27 October 2007

La Pucelle


Joan of Arc miniature, ~1450-1500, author unknown

Dijon has the unfortunate fate of being home to the man responsible for turning St. Joan of Arc over to the English to burn at the stake.

It is said that in 1519, a Carthusian monk showed an acquaintance the fractured skull of John the Fearless, the murdered duke of Burgundy, and remarked, “This is the hole through which the English entered France.”

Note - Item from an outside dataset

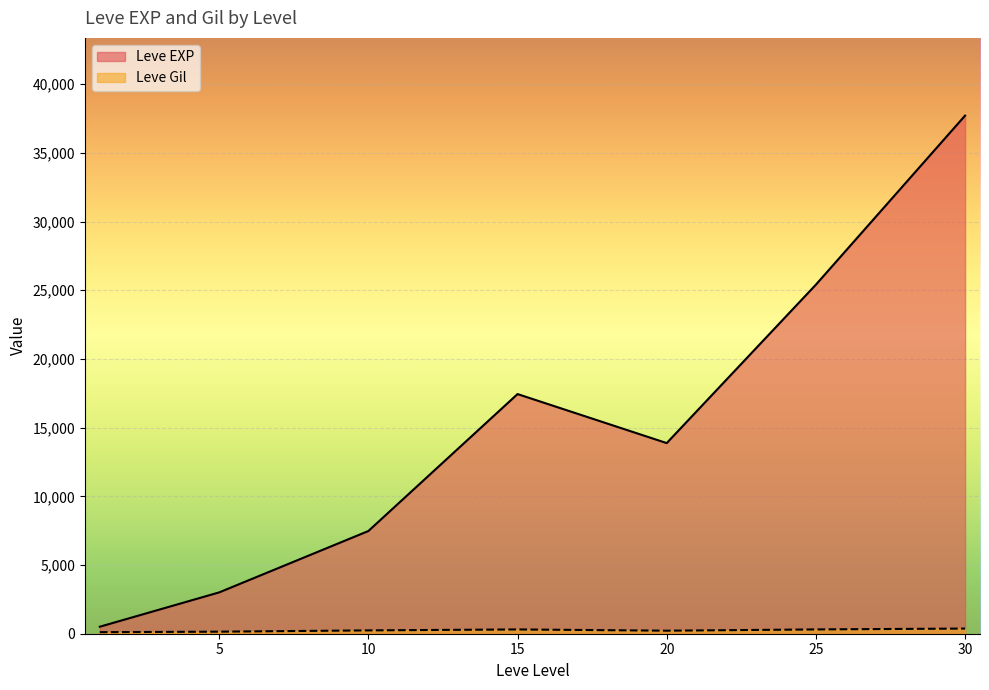

Rank the series at 10 from lowest to highest value.

Leve Gil, Leve EXP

He was referring to the third phase of the Hundred Years War of a century earlier, during which Henry V captured and occupied Paris and all of northern France (begun, of course, by the Battle of Agincourt, the king’s speech romanticized and immortalized by Shakespeare:

And gentlemen in England now-a-bed
Shall think themselves accurs'd they were not here,
And hold their manhoods cheap whiles any speaks
That fought with us upon Saint Crispin's day.
).

It was through the help of Philip the Good, considered one of “the four great dukes of Burgundy”, and resident of Dijon, that England was able to secure victory over Paris and all of northern France. (Why Phillip is considered good or great is beyond me.) John the Fearless had been his father. The Armagnacs, the royal family that ruled northern France, had murdered John as revenge for his murder of Louis of Orleans. Philip, in turn, avenged his father’s death by allying himself with the English and helping them obtain victory over France.